Reformatting the Memory Palace: When Everything Exists to End in a Document
Wouter Van Acker
The institutions that we traditionally trust to manage our knowledge – the library, the museum and the university – are being forced in the digital age to redefine what belongs inside and outside their walls, both in a physical and virtual sense. To measure the historical impact of the reformatting of knowledge on these institutions, this lecture will return one century in time and revisit the “Mundaneum” or the institutional vision of the Belgian bibliographer and internationalist Paul Otlet (1868-1944). A library, university, laboratory, and interface to a ‘worldwide brain’ at the same time, the Mundaneum crystallized his belief in the universality of knowledge and science. In 1928 with Le Corbusier and in 1935 with Maurice Heymans, he gave architectural form to his cosmological and epistemological system in a series of detailed plans of a modernist memory palace with a spiralling museum at its core. Although these projects seem utterly utopian, they directly continued his practical endeavours to create a universal bibliographic repertory by means of 3-by-5 inch index cards and the Universal Decimal Classification (UDC) which he created with his colleague Henri La Fontaine. This lecture will discuss the ideal order he imagined in his visualizations to emerge out of the information society of the early 20th century, and how it contradicted the perceived disorder and emergent acceptance of a fundamental disunity at the different levels of science, culture and politics.

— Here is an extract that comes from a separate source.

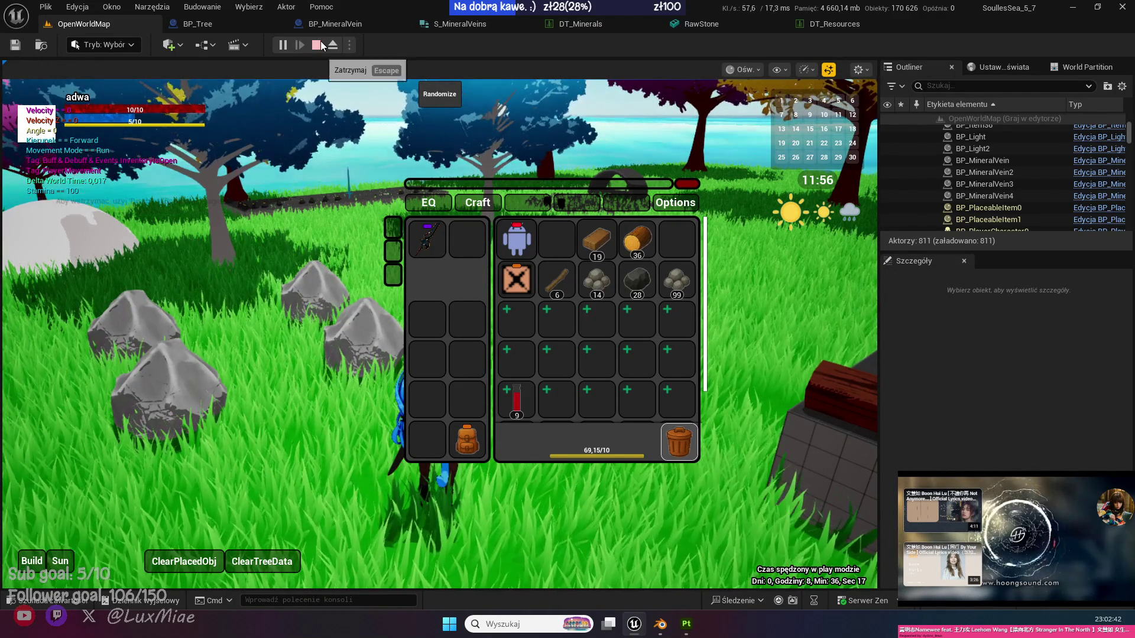
{"action": "left_click", "coordinate": [316, 45]}
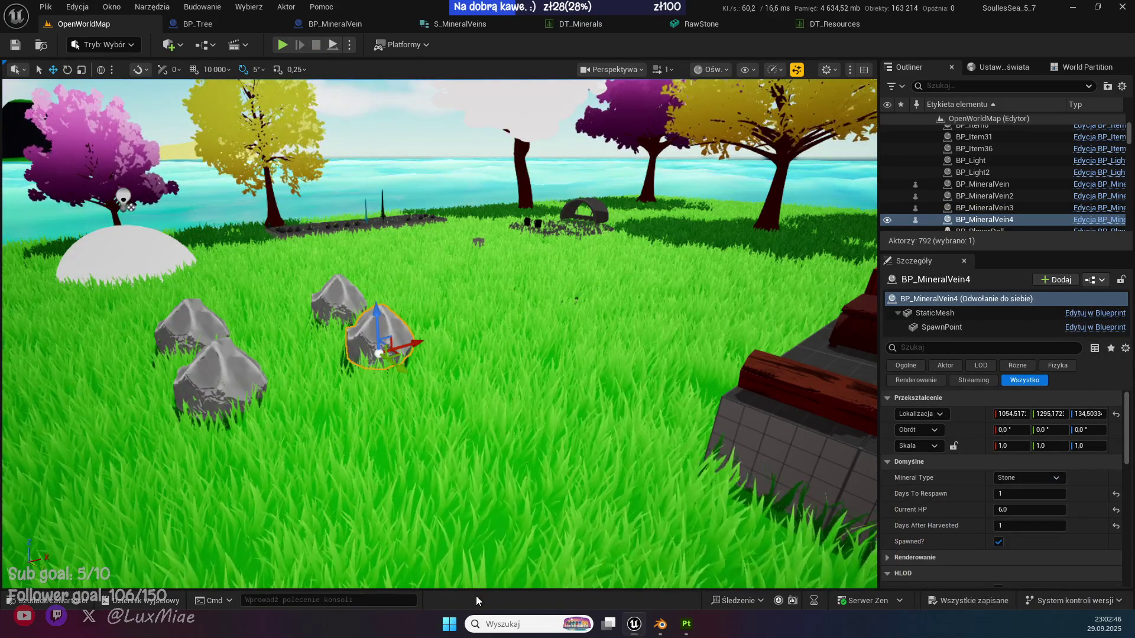
Deselect the mineral vein, open the Flora Rocks folder, and fly closer to the four small rocks.
{"action": "left_click", "coordinate": [390, 148]}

Wouter Van Acker ist Ingenieur-Architekt und Associate Professor an der Fakultät für Architektur La Cambre Horta der Université libre de Bruxelles (ULB), wo er das Forschungszentrum für Architekturgeschichte, -theorie und -kritik der ULB, hortence, mitleitet. Sein Forschungsschwerpunkt ist die Geschichte der Epistemologie und Ästhetik in der Architektur des zwanzigsten Jahrhunderts und insbesondere das Problem der Wiederkehr und des späten Stils in der Postmoderne.